Problem requirements:
According to the page extract, what encoding and format do the output files use?

Page extract:
Change the paths for the parameter executablePath and modelLocation to the correct paths on your machine. Beware these values are case sensitive even on Windows – when unsure, copy & paste the paths from Explorer.

You can then use TreeTagger in your pipeline using the -config argument:

java -Xmx4g -jar ddw-0.4.7.jar -config treetagger-example.properties -language la -input file.txt -output folder

Check the output of the pipeline that TreeTagger is used. The output of your pipeline should look something like this:

POS-Tagger: true
POS-Tagger: class de.tudarmstadt.ukp.dkpro.core.treetagger.TreeTaggerPosTagger
POS-Tagger: executablePath, C:/tree-tagger/bin/tree-tagger.exe, modelLocation, C:/tree-tagger/lib/latin.par, modelEncoding, utf-8

Output files

The output files are UTF-8 encoded tab separated values that have a field heading line and don’t use quoting. Each line represents one token. The fields do not contain whitespace, but they may contain " or ' characters if these are in the text, so if you have trouble importing the output files, check your CSV reader’s settings. See the Tutorial for a usage example.

The wrapper’s output format is described in Fotis Jannidis, Stefan Pernes, Steffen Pielström, Isabella Reger, Nils Reimers, Thorsten Vitt: "DARIAH-DKPro-Wrapper Output Format (DOF) Specification". DARIAH-DE Working Papers Nr. 20. Göttingen: DARIAH-DE, 2016. URN: urn:nbn:de:gbv:7-dariah-2016-6-2.

Images with keypoint coordinates
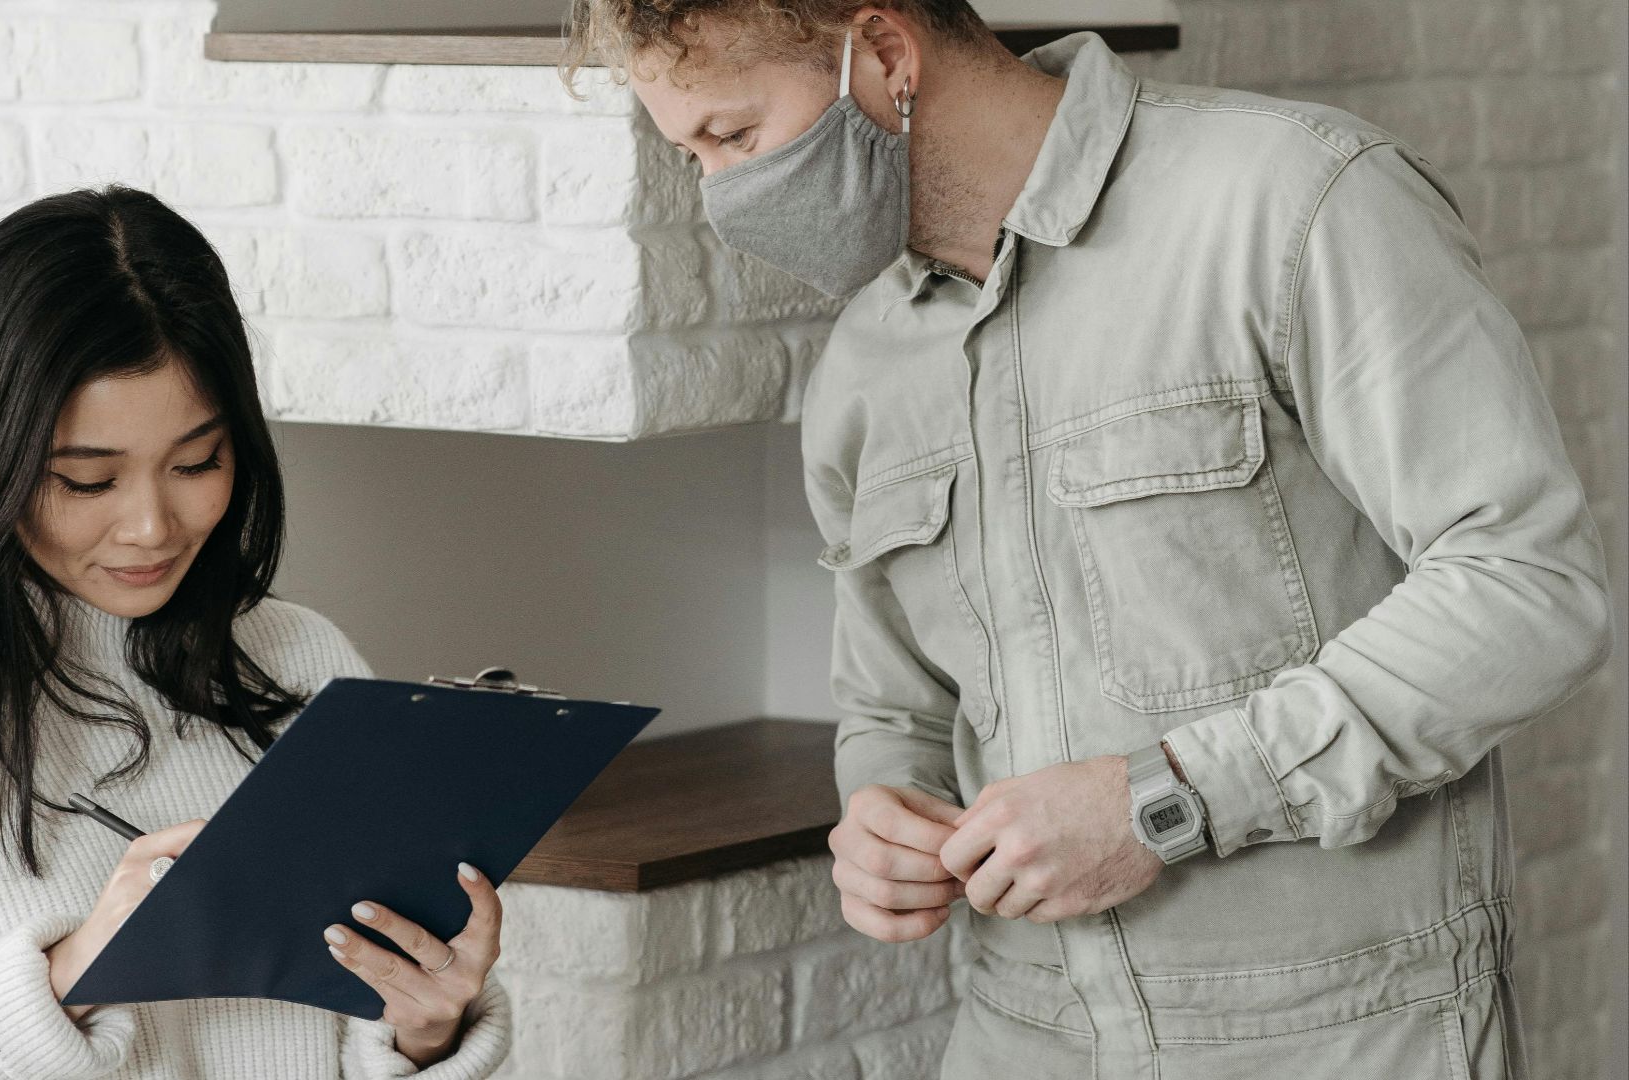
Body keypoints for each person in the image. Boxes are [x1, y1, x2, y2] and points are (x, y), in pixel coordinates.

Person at [564, 3, 1613, 1077]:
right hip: (1018, 1038)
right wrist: (880, 810)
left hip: (1346, 1040)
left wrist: (1170, 798)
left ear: (884, 56)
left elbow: (1528, 588)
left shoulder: (1291, 200)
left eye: (733, 139)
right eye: (688, 154)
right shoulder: (862, 370)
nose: (717, 195)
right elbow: (894, 705)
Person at [0, 186, 510, 1080]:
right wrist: (67, 977)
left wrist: (424, 1031)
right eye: (88, 480)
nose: (152, 525)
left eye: (196, 462)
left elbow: (353, 1022)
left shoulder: (302, 661)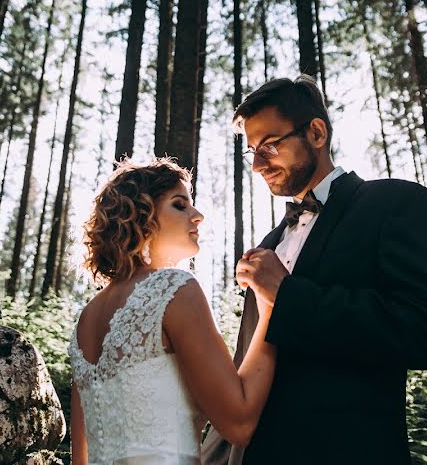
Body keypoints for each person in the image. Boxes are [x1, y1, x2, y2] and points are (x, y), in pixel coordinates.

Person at [201, 75, 427, 464]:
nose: (257, 165)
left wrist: (286, 296)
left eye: (269, 146)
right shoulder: (270, 244)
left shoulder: (394, 203)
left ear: (317, 133)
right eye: (252, 151)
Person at [68, 158, 277, 465]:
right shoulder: (173, 288)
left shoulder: (85, 319)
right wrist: (272, 306)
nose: (198, 216)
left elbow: (80, 459)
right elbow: (240, 422)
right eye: (180, 205)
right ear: (141, 215)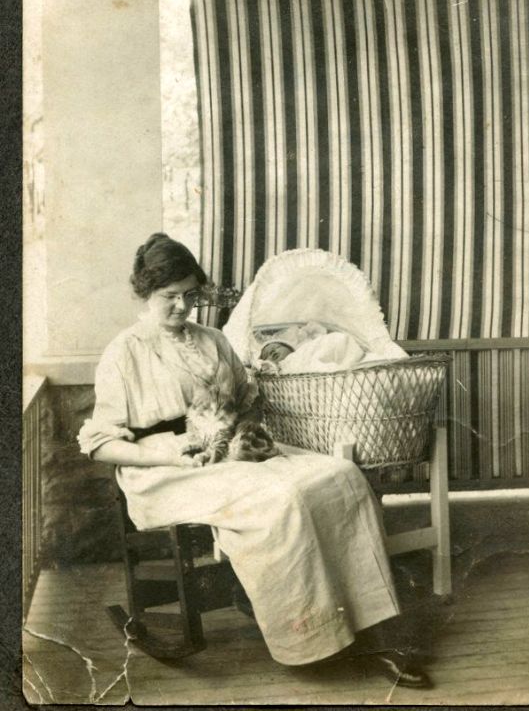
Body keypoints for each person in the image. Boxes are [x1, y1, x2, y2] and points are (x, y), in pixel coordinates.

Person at [78, 233, 431, 688]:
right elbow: (102, 444)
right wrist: (169, 455)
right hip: (164, 472)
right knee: (283, 498)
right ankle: (313, 635)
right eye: (170, 296)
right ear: (146, 292)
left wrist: (243, 435)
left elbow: (247, 403)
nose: (184, 307)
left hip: (229, 453)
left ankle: (375, 626)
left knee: (342, 476)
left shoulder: (214, 341)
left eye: (191, 295)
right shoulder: (124, 352)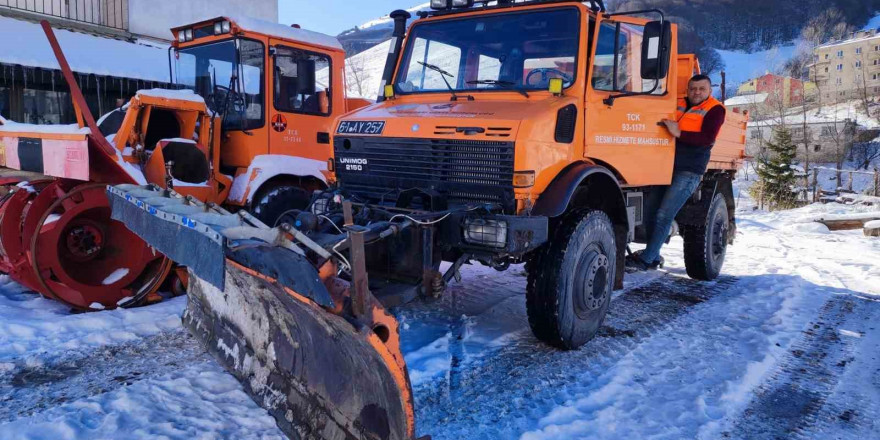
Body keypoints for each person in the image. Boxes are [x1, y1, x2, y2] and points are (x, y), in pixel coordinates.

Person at [626, 74, 726, 271]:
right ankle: (653, 255)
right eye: (693, 88)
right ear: (688, 90)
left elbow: (707, 138)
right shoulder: (677, 103)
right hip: (664, 166)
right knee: (651, 211)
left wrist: (678, 132)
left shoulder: (715, 110)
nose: (697, 92)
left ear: (709, 91)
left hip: (689, 171)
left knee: (664, 214)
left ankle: (647, 259)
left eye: (701, 89)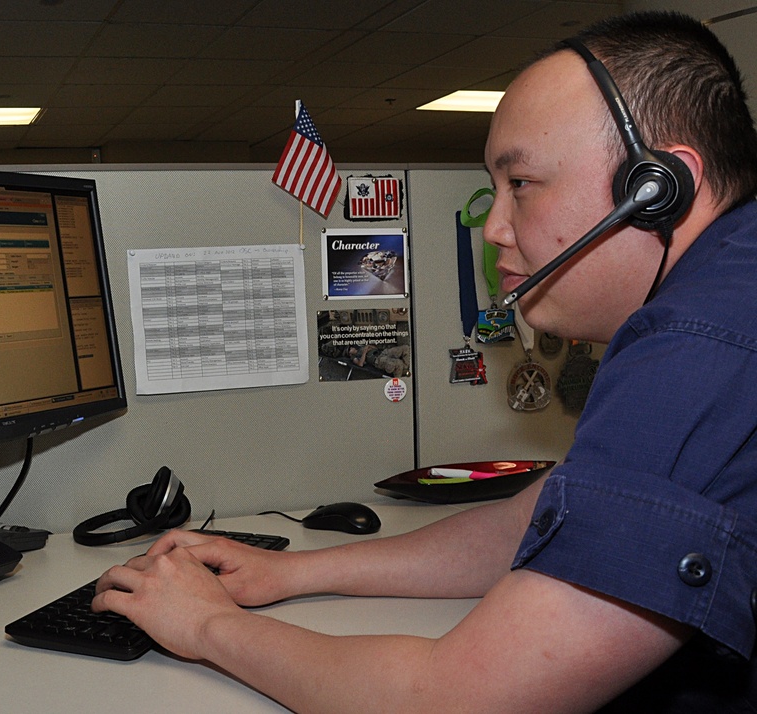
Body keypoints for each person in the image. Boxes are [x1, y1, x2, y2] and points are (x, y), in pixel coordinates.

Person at [93, 11, 757, 712]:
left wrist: (205, 625)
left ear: (658, 189)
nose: (493, 226)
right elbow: (525, 528)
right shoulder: (725, 294)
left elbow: (454, 701)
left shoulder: (699, 345)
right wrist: (289, 574)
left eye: (521, 184)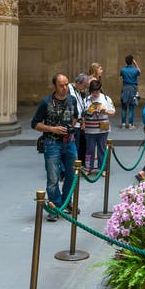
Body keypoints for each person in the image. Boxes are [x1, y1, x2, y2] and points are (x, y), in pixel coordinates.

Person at [31, 73, 81, 221]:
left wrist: (69, 128)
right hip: (52, 143)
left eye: (66, 84)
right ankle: (55, 206)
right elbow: (35, 124)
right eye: (61, 85)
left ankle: (66, 201)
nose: (65, 88)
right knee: (53, 178)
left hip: (70, 142)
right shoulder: (46, 102)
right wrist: (52, 129)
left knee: (72, 175)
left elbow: (75, 116)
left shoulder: (72, 100)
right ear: (55, 86)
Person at [83, 79, 115, 177]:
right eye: (93, 92)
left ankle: (103, 168)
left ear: (100, 89)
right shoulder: (86, 99)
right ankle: (89, 167)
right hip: (90, 129)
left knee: (102, 149)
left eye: (97, 91)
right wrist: (89, 112)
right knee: (90, 149)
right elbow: (82, 113)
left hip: (103, 128)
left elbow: (113, 112)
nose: (95, 94)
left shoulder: (106, 98)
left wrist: (105, 111)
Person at [119, 54, 140, 129]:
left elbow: (121, 75)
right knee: (131, 107)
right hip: (133, 89)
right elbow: (139, 72)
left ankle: (123, 124)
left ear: (126, 61)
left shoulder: (123, 69)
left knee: (124, 107)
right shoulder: (135, 70)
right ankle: (131, 124)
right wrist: (135, 63)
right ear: (132, 61)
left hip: (125, 88)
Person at [71, 72, 89, 162]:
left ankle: (76, 167)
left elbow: (82, 107)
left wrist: (83, 121)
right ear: (78, 83)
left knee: (78, 147)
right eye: (84, 85)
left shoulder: (79, 91)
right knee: (72, 148)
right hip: (72, 124)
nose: (85, 88)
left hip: (79, 124)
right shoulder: (69, 90)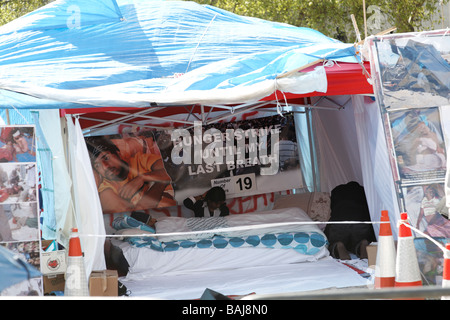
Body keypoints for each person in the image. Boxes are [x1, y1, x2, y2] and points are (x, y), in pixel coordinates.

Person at [86, 136, 176, 214]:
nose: (105, 167)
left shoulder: (139, 160)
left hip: (179, 213)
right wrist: (161, 182)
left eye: (106, 158)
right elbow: (134, 217)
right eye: (97, 165)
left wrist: (142, 178)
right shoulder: (106, 190)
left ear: (118, 153)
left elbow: (171, 169)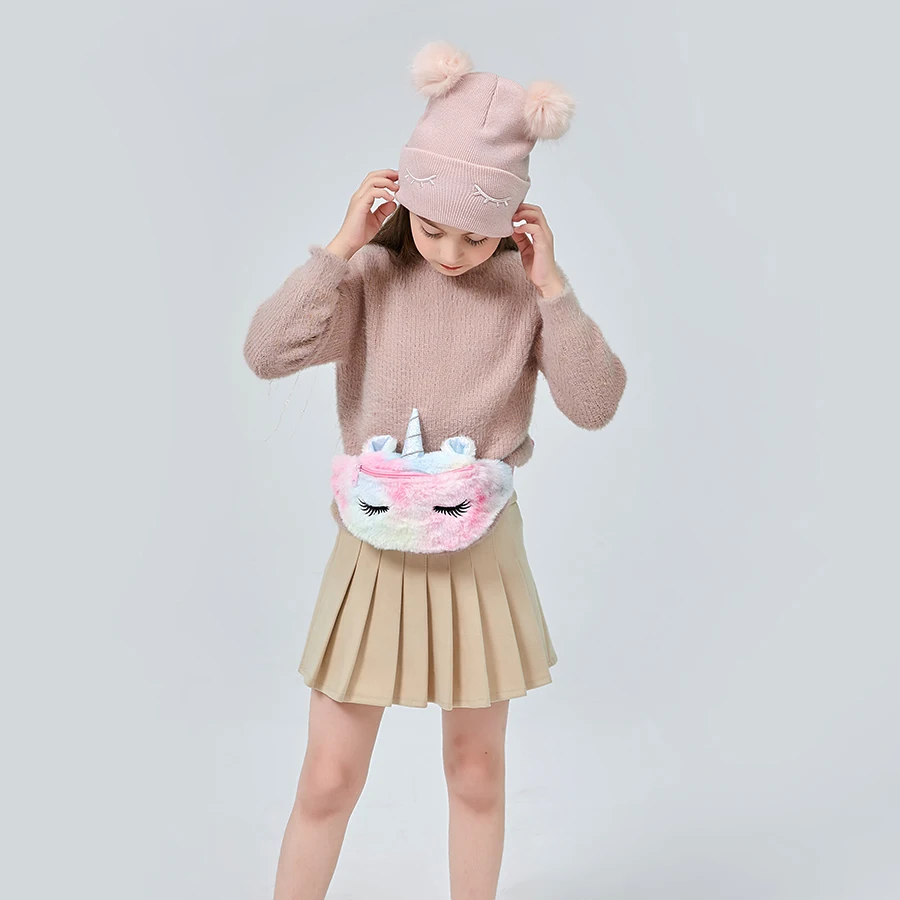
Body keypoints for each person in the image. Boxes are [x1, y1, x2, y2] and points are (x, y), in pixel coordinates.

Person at [242, 40, 627, 900]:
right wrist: (340, 248)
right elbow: (266, 353)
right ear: (404, 202)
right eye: (432, 227)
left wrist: (555, 291)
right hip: (373, 546)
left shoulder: (524, 295)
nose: (452, 252)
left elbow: (596, 402)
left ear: (513, 221)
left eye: (477, 233)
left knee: (477, 773)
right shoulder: (372, 276)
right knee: (328, 778)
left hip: (478, 547)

Exercise output:
UTF-8 encoded tab-separated values